#### What is required
In the rows below, find the line that contains "ly in minutes²" and the later line that contains "I'm going by train!". Output every line from the first through the second, both included, as a numbered list, skipping blank lines and leaving out the picture markers.

(Dataset entries)
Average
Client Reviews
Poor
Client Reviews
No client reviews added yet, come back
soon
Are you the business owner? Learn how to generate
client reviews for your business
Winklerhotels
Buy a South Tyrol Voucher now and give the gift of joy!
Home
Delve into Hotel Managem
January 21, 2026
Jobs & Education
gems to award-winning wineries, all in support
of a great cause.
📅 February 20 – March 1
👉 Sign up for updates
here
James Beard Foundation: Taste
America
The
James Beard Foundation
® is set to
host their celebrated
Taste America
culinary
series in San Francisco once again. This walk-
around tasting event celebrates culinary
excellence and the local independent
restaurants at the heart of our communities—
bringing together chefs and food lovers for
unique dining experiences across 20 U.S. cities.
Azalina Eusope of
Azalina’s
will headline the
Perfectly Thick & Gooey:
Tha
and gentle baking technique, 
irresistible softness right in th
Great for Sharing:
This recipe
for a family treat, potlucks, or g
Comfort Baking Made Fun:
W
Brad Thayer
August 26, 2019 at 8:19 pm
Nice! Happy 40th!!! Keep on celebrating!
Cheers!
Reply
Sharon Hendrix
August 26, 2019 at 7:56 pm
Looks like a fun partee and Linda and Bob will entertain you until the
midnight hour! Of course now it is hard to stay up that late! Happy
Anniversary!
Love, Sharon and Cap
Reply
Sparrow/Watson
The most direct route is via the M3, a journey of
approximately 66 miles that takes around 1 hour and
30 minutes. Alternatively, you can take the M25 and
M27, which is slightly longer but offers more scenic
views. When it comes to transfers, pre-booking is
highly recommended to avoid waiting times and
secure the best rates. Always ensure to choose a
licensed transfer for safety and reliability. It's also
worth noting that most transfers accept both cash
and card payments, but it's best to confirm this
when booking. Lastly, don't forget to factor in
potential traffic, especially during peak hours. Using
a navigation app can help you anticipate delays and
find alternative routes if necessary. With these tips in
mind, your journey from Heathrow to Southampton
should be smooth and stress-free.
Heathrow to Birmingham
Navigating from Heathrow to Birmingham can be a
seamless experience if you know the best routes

* * *

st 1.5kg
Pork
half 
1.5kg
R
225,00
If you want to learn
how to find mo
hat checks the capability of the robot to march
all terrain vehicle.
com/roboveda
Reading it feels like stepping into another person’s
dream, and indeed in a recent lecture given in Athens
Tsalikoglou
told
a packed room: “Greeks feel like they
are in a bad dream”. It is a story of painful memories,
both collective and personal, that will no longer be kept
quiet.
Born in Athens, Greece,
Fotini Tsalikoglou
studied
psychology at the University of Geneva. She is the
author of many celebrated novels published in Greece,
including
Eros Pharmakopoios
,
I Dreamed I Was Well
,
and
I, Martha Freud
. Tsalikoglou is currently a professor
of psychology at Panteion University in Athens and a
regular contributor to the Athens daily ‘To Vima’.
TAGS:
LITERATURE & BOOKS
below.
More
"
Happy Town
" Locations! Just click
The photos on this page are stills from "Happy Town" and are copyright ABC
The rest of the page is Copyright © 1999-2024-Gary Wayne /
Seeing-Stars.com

...

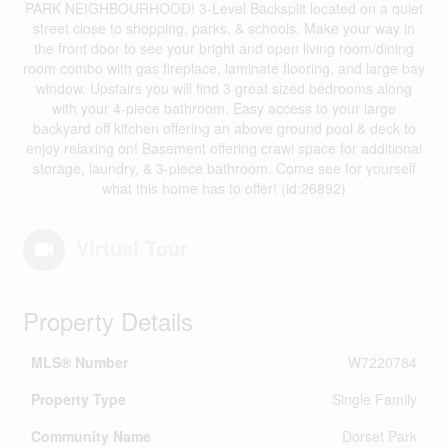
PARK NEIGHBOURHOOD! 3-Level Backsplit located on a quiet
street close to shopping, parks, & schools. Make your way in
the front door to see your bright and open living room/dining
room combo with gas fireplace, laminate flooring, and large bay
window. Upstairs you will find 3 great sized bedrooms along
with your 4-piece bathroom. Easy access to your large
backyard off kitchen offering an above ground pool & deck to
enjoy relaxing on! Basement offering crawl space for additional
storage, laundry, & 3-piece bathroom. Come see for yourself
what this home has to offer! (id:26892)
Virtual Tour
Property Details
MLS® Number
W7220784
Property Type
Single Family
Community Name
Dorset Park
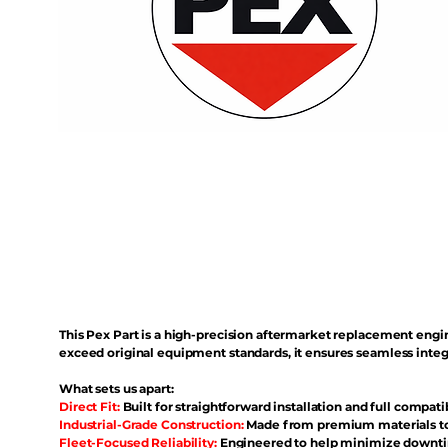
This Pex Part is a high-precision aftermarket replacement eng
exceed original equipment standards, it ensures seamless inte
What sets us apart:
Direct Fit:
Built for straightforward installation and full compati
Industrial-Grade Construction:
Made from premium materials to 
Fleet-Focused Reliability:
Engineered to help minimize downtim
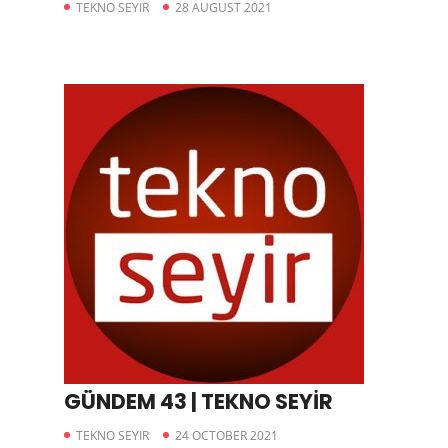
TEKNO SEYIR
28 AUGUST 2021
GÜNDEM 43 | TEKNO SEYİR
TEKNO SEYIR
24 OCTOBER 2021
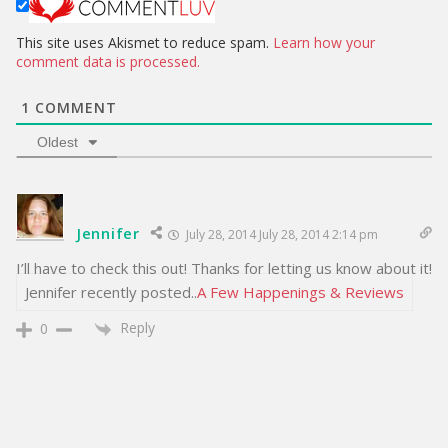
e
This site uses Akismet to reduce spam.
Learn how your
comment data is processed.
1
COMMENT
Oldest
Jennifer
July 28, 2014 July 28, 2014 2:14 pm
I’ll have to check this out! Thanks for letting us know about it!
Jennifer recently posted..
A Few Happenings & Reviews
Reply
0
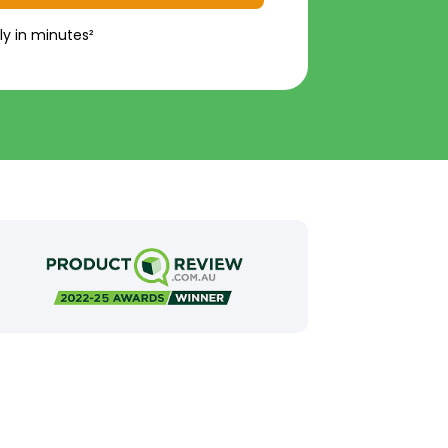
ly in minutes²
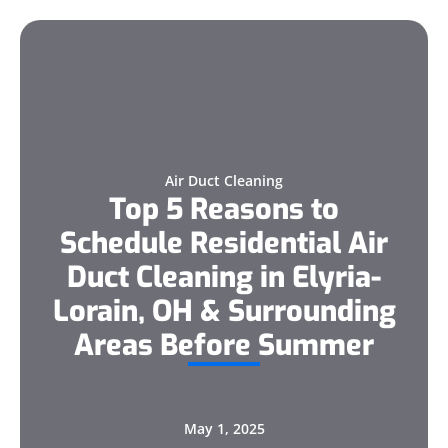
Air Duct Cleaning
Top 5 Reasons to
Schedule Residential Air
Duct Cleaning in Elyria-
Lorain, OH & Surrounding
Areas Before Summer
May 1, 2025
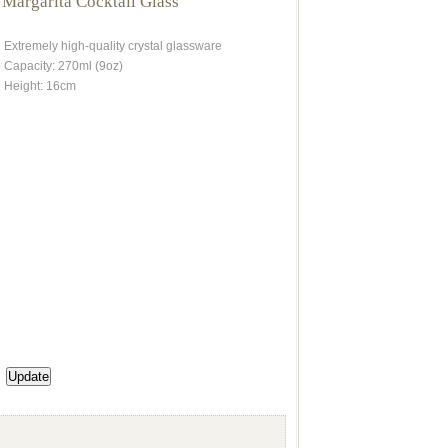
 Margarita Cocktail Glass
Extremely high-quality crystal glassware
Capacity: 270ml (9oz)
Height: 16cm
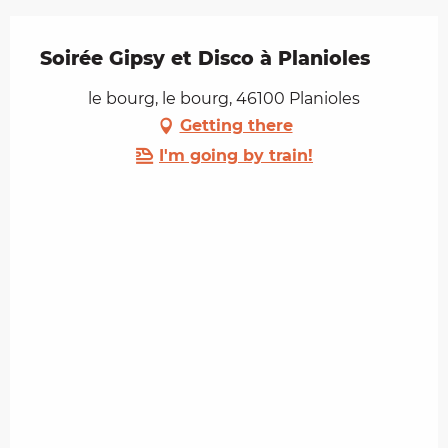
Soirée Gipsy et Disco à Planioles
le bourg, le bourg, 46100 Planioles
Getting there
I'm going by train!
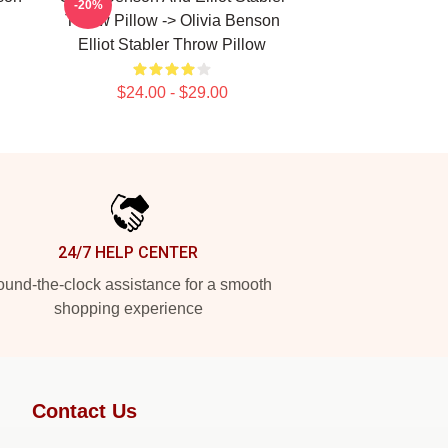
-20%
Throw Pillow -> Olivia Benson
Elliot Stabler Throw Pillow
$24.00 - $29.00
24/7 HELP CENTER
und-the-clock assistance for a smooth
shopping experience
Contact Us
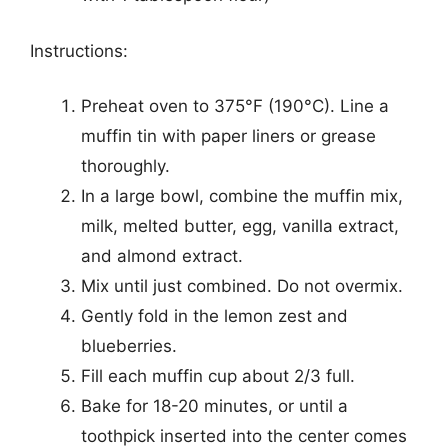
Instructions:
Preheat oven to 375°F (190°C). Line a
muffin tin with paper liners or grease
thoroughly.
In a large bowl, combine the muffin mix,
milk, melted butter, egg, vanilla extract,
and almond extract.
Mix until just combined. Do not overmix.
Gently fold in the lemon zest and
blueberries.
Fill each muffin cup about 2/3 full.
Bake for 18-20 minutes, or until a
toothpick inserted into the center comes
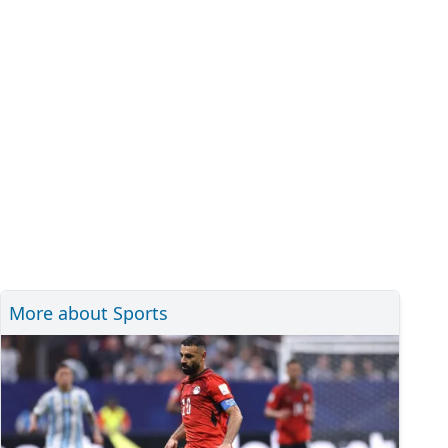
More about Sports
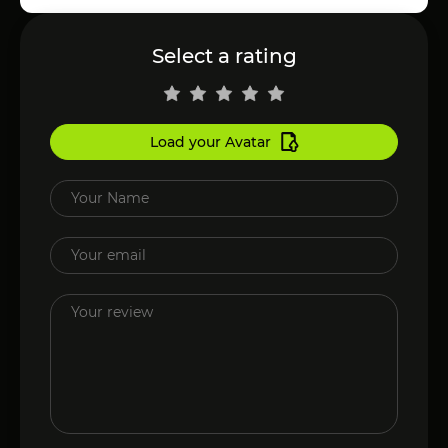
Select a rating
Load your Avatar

#### Expected output
1. ly in minutes²
2. Air Duct Cleaning
3. Top 5 Reasons to
4. Schedule Residential Air
5. Duct Cleaning in Elyria-
6. Lorain, OH & Surrounding
7. Areas Before Summer
8. May 1, 2025
9.  Margarita Cocktail Glass
10. Extremely high-quality crystal glassware
11. Capacity: 270ml (9oz)
12. Height: 16cm
13. Soirée Gipsy et Disco à Planioles
14. le bourg, le bourg, 46100 Planioles
15. Getting there
16. I'm going by train!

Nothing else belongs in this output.